Claude vs GPT Token Cost: Which API Is Cheaper in 2026?
Side-by-side pricing for Claude and GPT models in 2026 — input, output, and cached tokens — plus napkin math for common workload patterns.
API token pricing changes constantly. As of 2026, here's where Anthropic's Claude family and OpenAI's GPT family land for builders trying to estimate cost.
Per-million-token pricing (USD)
| Model | Input | Output | Cached input |
|---|---|---|---|
| Claude Opus 4.7 | $15.00 | $75.00 | $1.50 |
| Claude Sonnet 4.6 | $3.00 | $15.00 | $0.30 |
| Claude Haiku 4.5 | $1.00 | $5.00 | $0.10 |
| GPT-5 | $10.00 | $40.00 | $1.00 |
| GPT-5 mini | $1.25 | $5.00 | $0.13 |
| GPT-4o | $2.50 | $10.00 | $1.25 |
| GPT-4o mini | $0.15 | $0.60 | $0.075 |
Numbers above reflect publicly listed list-pricing as of early 2026; check provider dashboards for current rates before sizing a budget.
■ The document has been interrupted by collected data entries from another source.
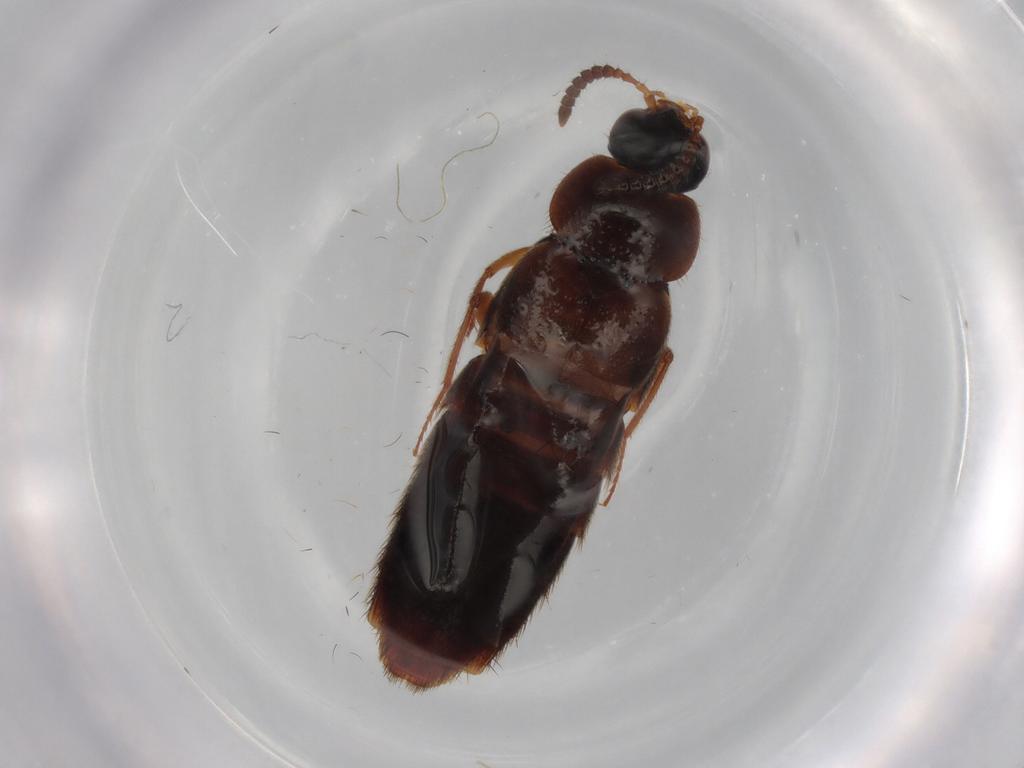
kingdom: Animalia
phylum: Arthropoda
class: Insecta
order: Coleoptera
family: Staphylinidae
Napkin math: a chat workload
Assume 500 input tokens, 300 output tokens, no caching, 100,000 requests/month.
- Claude Sonnet 4.6: 50M in + 30M out = $150 + $450 = $600/mo
- GPT-4o: 50M in + 30M out = $125 + $300 = $425/mo
- GPT-4o mini: 50M in + 30M out = $7.50 + $18 = $25.50/mo
- Claude Haiku 4.5: 50M in + 30M out = $50 + $150 = $200/mo
For a chat sidekick where occasional sub-frontier quality is fine, the mini/haiku tier is a 10–25× cost reduction vs. the flagship tier.
Where caching changes everything
Long system prompts (5K+ tokens) get hit on every request. Prompt caching brings input cost down by ~10× on Claude and ~10× on GPT-5. For agents with large tool descriptions or RAG context, this is the single biggest lever.
Recommendation
- Default: Sonnet 4.6 or GPT-5 — best quality-per-dollar in the middle tier.
- High volume, simple tasks: Haiku 4.5 or GPT-4o mini.
- Hardest reasoning: Opus 4.7 or GPT-5 — pay the premium only where it earns its keep.
- Always: Cache long system prompts. Always.